EXTRACT: Begin

Leon's next costume is a vinyl trenchcoat and work jacket; I also feel these were custom-made for Brion James, due to the cut of the jacket being similar to the menswear Knode designed for the picture.
Batty and Leon pay a visit to the scientist Chew, played by James Hong. Knode designed and fabricated a thick furred coat for Hong to wear, as his character worked in sub-zero temperatures.
Much of the film's more glamorous looks are worn by Sean Young as the replicant Rachel. Again befitting the futuristic noir look, many of Young's costumes were inspired by the padded shoulder suits designed by Gilbert Adrian, combined with the then-emerging fashion trend of 1980s 'power dressing'.

Rachael's first costume is a shiny black two piece suit made out of silk with black snakeskin pieces fixed on the collar and shoulders. A prim yet glamorous design, made more evocative with Young's pompadour hairstyle.

Rachael's second outfit is a blue fur coat with a large high collar black fur wrap, lined with black silk going down in the middle, and with striped black and grey fur cuffs.
Rachael's third outfit (perhaps the most famous) is a fur coat patterned in chevron stripes of different fur colours of grey and white. The fur coat, with its high collar, slightly resembles a parka.
Rachel's fourth outfit is another tribute to Gilbert Adrian's designs, being a silk two piece suit made up of striped blocks of shiny fabrics, giving it a futuristic touch.
Rachel's last outfit is a charming brown-striped blouse, seen briefly towards the film's end.
A deep blue tuxedo was custom-made for Joe Turkel to wear as the scientist and corporate leader Tyrell.
Tyrell is next seen wearing a heavy dressing gown, made of a mosaic-like patterned fabric. The implication was that Tyrell was so opulent he could even wear a gown that acted as a bed in its own right. The gown is worn over a nightie, also custom-made for Turkel.
Sebastian (William Sanderson) wears one of the film's more colourful costumes; astudded multicoloured jacket and striped overalls, worn with a leather cap. The outfit gives him a slightly mischievous look, given that he is more or less a future equivalent of a toymaker.

For filming, the coat was weathered to give Sebastian a more dishivelled look, as if he had been in poverty for a long time.

Pris (Daryl Hannah), being a futuristic prostiture, of course wears a sensual costume. Hannah sports a tiger-pattern striped jacket, worn over a shimmering patterned romper, vest and stockings, finished with a studded choker and large white hairdo.

EXTRACT: End

■ **PROBLEMS TO SOLVE**
• A. Decide whether each statement below agrees with the costume passage. Answer yes or no for each, and quote the words from the passage that settle it.
(i) Hong's character was given a thick furred coat because he worked in sub-zero temperatures.
(ii) Rachael's third outfit is a silk two-piece suit.
(iii) Tyrell's dressing gown is worn over a nightie that was also made for Turkel.
• B. Answer each question from the costume passage, one answer per line and marked like its question.
(i) What color was the tuxedo made for Joe Turkel?
(ii) What is fixed on the collar and shoulders of Rachael's first costume?
(iii) What does Sebastian wear with his jacket and striped overalls?
• C. Pick up the costume passage after its last sentence and continue it.

INFORMATION SUPPLIED: Begin

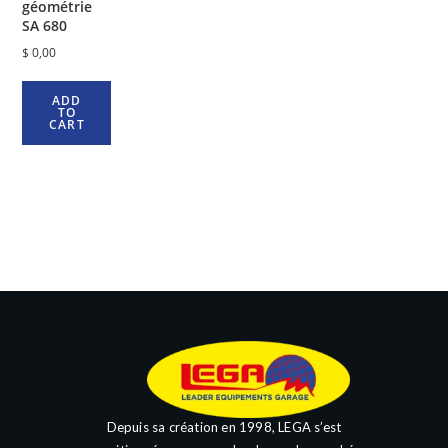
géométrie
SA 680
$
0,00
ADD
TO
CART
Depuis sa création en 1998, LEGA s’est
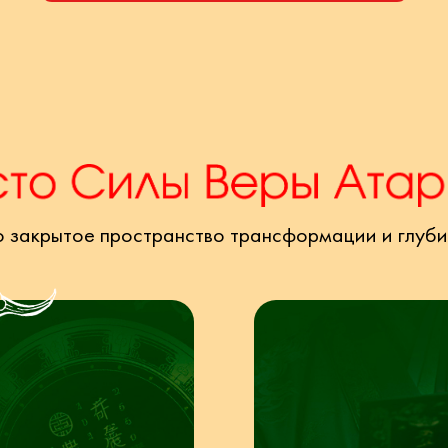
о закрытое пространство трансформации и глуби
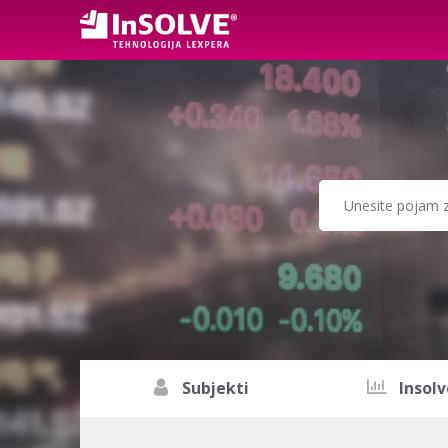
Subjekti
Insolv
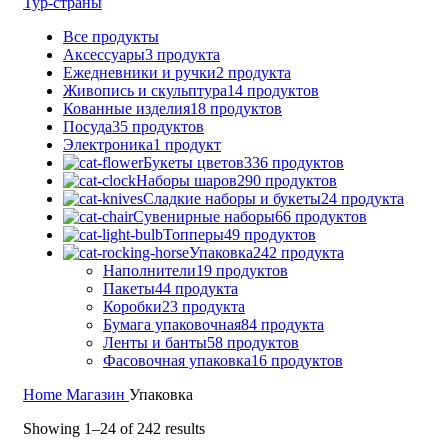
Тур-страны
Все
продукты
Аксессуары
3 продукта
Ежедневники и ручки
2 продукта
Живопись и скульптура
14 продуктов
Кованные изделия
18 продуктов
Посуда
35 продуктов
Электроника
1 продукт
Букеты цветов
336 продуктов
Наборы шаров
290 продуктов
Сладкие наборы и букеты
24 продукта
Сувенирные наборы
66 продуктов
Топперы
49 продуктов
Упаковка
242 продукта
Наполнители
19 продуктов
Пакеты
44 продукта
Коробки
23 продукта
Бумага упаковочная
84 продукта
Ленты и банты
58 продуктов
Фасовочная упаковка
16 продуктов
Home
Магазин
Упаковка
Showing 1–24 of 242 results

INFORMATION SUPPLIED: End

■ **ACTIVITY ANSWERS**
• A.
(i) Yes: "Knode designed and fabricated a thick furred coat for Hong to wear, as his character worked in sub-zero temperatures."
(ii) No: "Rachael's third outfit (perhaps the most famous) is a fur coat patterned in chevron stripes of different fur colours of grey and white."
(iii) Yes: "The gown is worn over a nightie, also custom-made for Turkel."

• B.
(i) Deep blue
(ii) Black snakeskin pieces
(iii) A leather cap

• C.
(More than likely Hannah's second costume as Pris, worn in the confrontation with Deckard, was merely a bought spandex unitard)

Zhora (Joanna Cassidy) is another rogue Replicant who works as an exotic dancer. As part of her work in the 'Snake Pit', she wears not much at all except translucent orange nipple pasties and underwear!

(Sometimes, almost no costume is still a costume!)

During her escape, she wears a leather bikini, and leather padded boots fixed with metal spikes, worn with a (possibly bought?) clear plastic raincoat. The kinky costume is in line with the character's role as a future sex worker.
I have neglected to include the various extras costumes, including these in behind the scenes and publicity photographs, partly as there's an infuriating lack of information on them, and partly as I feel most of them were not made for the film.

At least two extras in the 'Snake Pit' sequence are wearing costumes reused from the 1968 musical Star. No doubt the extras in the street scenes wore a mix of wardrobe stock, vintage clothing and bought contemporary clothing. Should any of these outfits be auctioned, or more information arise, I will amend this accordingly!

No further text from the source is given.